Plasma surface engineering of porous materials for biomedical applications

Abstract

Three-dimensional (3D) porous scaffolds are essential in tissue engineering by replicating tissue structures and biochemical cues, often requiring decorating scaffold surfaces with essential biomolecules. However, physical adsorption often results in unstable attachment while wet-chemistry covalent attachment introduces process complexity and toxicity. Plasma surface treatment offers an alternative by covalently immobilising biomolecules in a single-step, solvent-free process. However, plasma cannot effectively penetrate small pores, presenting a significant challenge for intricate, porous tissue-mimicking materials.

This thesis developed plasma processes to modify high surface area to volume ratio (HSAV) materials for their biofunctionalisation. The development initially focused on pack-bed plasma ion implantation to directly generate plasma inside porous polymeric scaffolds, enabling internal plasma surface modification. The obtained knowledge was then extended to ceramics and tubes.

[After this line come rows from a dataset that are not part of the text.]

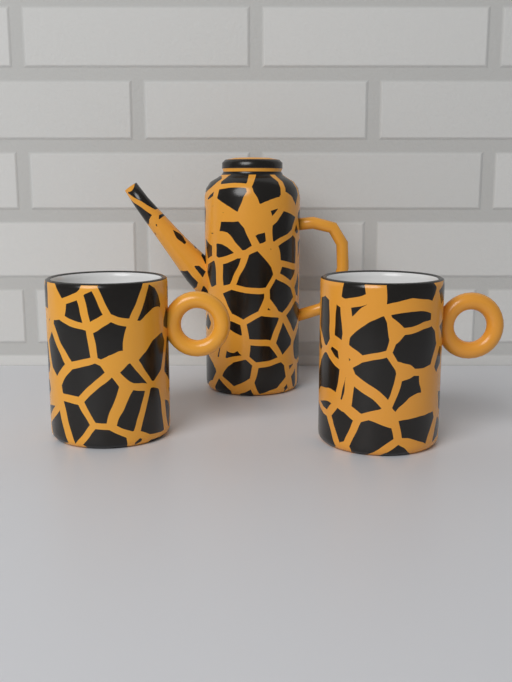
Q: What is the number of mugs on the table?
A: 2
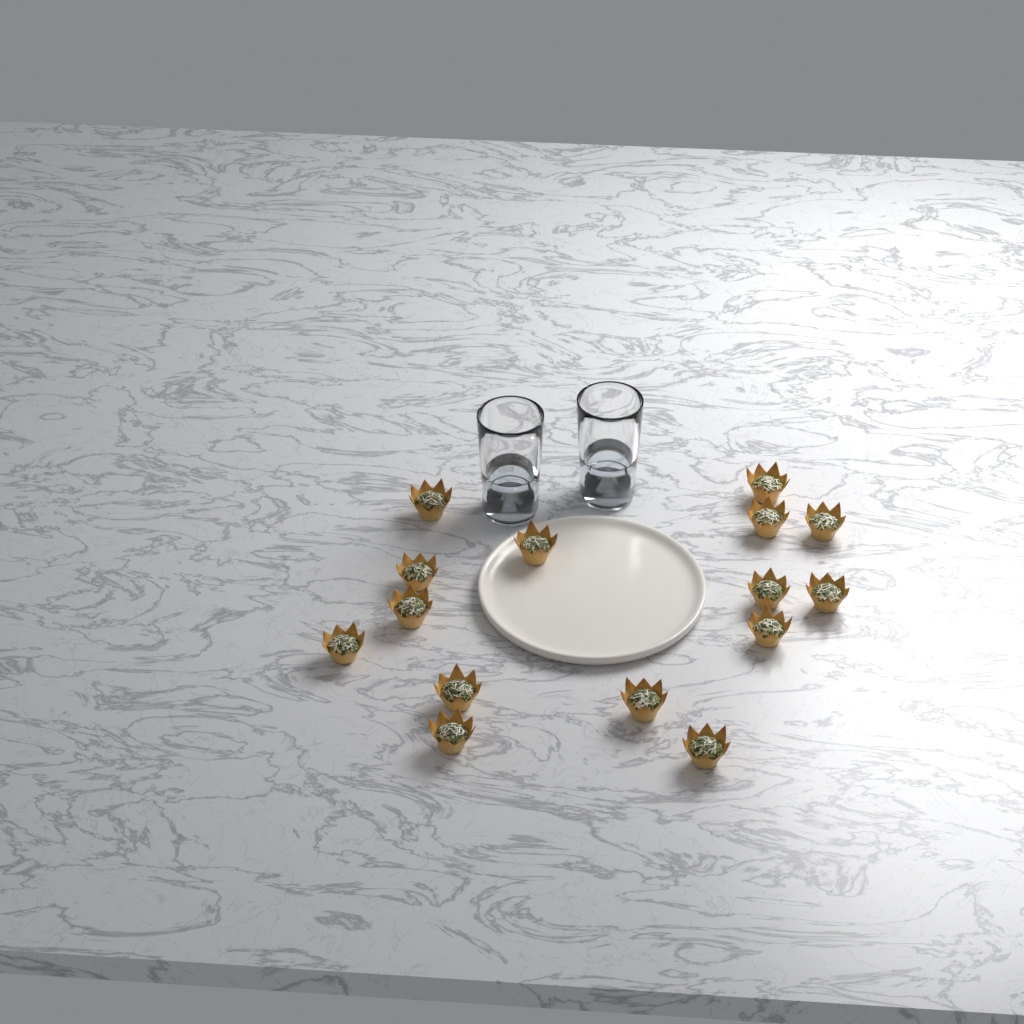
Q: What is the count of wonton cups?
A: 15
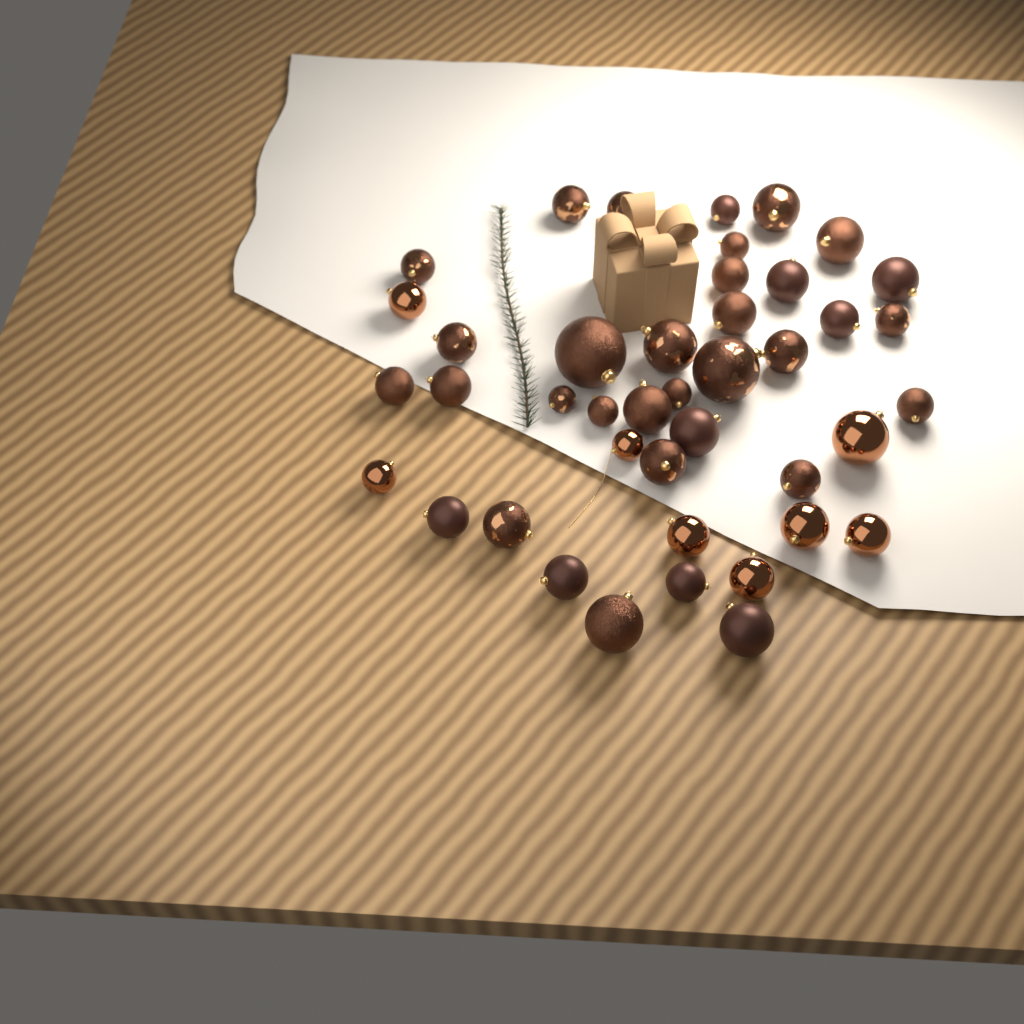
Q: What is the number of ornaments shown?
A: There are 42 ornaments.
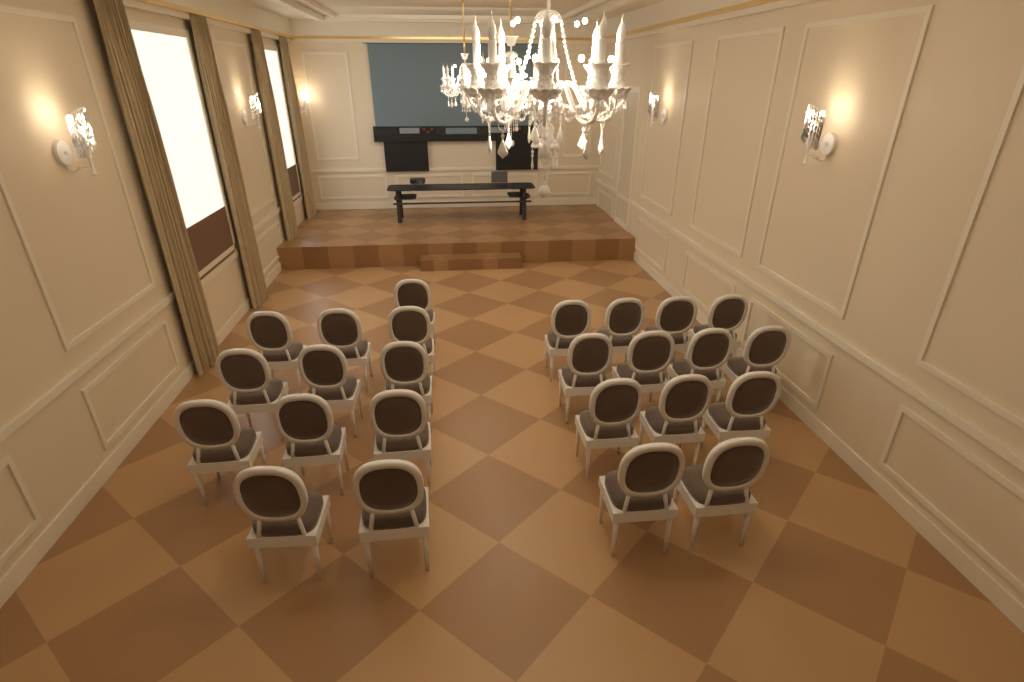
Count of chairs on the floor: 25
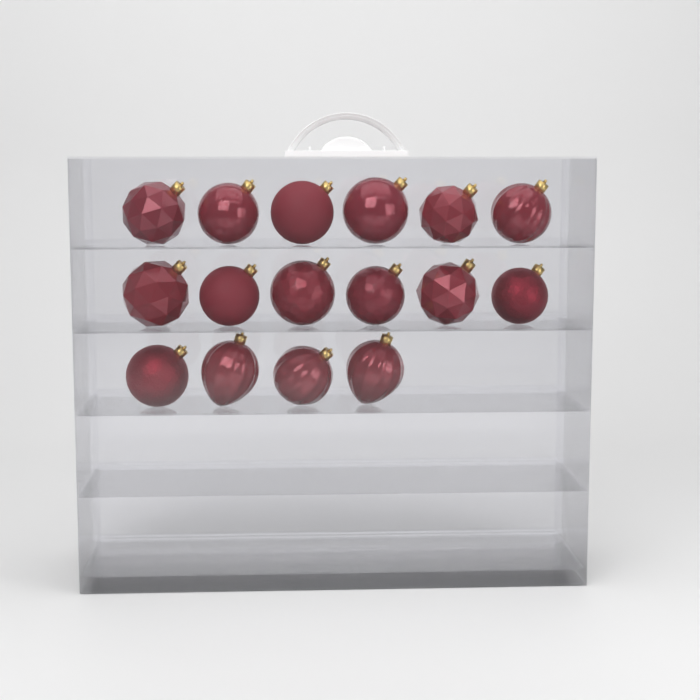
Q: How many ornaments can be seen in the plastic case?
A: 16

Spectroscopy techniques, including X-ray photoelectron spectroscopy, Fourier-transform infrared spectroscopy, and time-of-flight secondary ion mass spectrometry, confirmed homogeneous surface modification throughout the HSAV materials. Enzyme linked immunosorbent assay and fluorescent imaging showed homogeneous covalent immobilisation of biomolecules on the plasma-activated HSAV materials. The biomolecule-functionalised HSAV materials exhibited excellent ability to modulate cellular behaviours for mesenchymal stem cell expansion, bone tissue engineering, organ-on-a-chip devices, and vascular tissue engineering.

This thesis demonstrated the efficacy of the novel plasma process in surface-modifying HSAV materials across various materials and structures, significantly enhancing their biofunctionality in tissue engineering. This technology lays the foundation for developing advanced biofunctional HSAV materials for tissue engineering and holds potential for broader applications.